# WORK INSTRUCTIONS:
Give back all of the records exactly.

[[ EXTRACTED MATERIAL open ]]

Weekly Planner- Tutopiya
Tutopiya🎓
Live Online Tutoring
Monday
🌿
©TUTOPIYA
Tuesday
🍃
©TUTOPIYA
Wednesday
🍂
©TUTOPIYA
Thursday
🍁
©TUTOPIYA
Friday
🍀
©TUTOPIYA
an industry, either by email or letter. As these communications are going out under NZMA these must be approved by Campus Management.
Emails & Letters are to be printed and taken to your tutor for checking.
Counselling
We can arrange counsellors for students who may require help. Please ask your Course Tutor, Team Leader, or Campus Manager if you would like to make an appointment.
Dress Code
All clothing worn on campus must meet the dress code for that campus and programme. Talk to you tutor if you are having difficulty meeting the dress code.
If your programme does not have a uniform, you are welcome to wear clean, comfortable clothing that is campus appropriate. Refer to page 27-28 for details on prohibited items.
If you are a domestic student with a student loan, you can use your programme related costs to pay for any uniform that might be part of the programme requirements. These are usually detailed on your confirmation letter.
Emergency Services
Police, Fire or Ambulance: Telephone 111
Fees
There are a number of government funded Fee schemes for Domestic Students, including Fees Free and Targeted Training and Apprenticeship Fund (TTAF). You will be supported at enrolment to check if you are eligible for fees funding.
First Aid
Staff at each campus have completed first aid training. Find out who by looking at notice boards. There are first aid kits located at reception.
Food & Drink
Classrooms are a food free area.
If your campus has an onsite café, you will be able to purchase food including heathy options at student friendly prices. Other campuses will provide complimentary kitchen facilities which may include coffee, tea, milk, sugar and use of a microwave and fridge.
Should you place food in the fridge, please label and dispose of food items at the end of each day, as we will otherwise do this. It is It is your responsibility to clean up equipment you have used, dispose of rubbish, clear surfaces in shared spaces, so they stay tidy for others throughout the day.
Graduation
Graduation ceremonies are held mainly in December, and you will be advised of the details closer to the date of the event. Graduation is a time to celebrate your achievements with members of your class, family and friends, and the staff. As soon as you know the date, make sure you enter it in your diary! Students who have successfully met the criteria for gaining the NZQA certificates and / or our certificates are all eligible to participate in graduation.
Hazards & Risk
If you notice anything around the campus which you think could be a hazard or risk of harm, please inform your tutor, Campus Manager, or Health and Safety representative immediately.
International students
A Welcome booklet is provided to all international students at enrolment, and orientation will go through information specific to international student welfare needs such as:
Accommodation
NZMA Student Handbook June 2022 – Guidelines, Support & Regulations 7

[[ EXTRACTED MATERIAL closed ]]

# REPLY TO THE EXERCISE:
Weekly Planner- Tutopiya
Tutopiya🎓
Live Online Tutoring
Monday
🌿
©TUTOPIYA
Tuesday
🍃
©TUTOPIYA
Wednesday
🍂
©TUTOPIYA
Thursday
🍁
©TUTOPIYA
Friday
🍀
©TUTOPIYA
an industry, either by email or letter. As these communications are going out under NZMA these must be approved by Campus Management.
Emails & Letters are to be printed and taken to your tutor for checking.
Counselling
We can arrange counsellors for students who may require help. Please ask your Course Tutor, Team Leader, or Campus Manager if you would like to make an appointment.
Dress Code
All clothing worn on campus must meet the dress code for that campus and programme. Talk to you tutor if you are having difficulty meeting the dress code.
If your programme does not have a uniform, you are welcome to wear clean, comfortable clothing that is campus appropriate. Refer to page 27-28 for details on prohibited items.
If you are a domestic student with a student loan, you can use your programme related costs to pay for any uniform that might be part of the programme requirements. These are usually detailed on your confirmation letter.
Emergency Services
Police, Fire or Ambulance: Telephone 111
Fees
There are a number of government funded Fee schemes for Domestic Students, including Fees Free and Targeted Training and Apprenticeship Fund (TTAF). You will be supported at enrolment to check if you are eligible for fees funding.
First Aid
Staff at each campus have completed first aid training. Find out who by looking at notice boards. There are first aid kits located at reception.
Food & Drink
Classrooms are a food free area.
If your campus has an onsite café, you will be able to purchase food including heathy options at student friendly prices. Other campuses will provide complimentary kitchen facilities which may include coffee, tea, milk, sugar and use of a microwave and fridge.
Should you place food in the fridge, please label and dispose of food items at the end of each day, as we will otherwise do this. It is It is your responsibility to clean up equipment you have used, dispose of rubbish, clear surfaces in shared spaces, so they stay tidy for others throughout the day.
Graduation
Graduation ceremonies are held mainly in December, and you will be advised of the details closer to the date of the event. Graduation is a time to celebrate your achievements with members of your class, family and friends, and the staff. As soon as you know the date, make sure you enter it in your diary! Students who have successfully met the criteria for gaining the NZQA certificates and / or our certificates are all eligible to participate in graduation.
Hazards & Risk
If you notice anything around the campus which you think could be a hazard or risk of harm, please inform your tutor, Campus Manager, or Health and Safety representative immediately.
International students
A Welcome booklet is provided to all international students at enrolment, and orientation will go through information specific to international student welfare needs such as:
Accommodation
NZMA Student Handbook June 2022 – Guidelines, Support & Regulations 7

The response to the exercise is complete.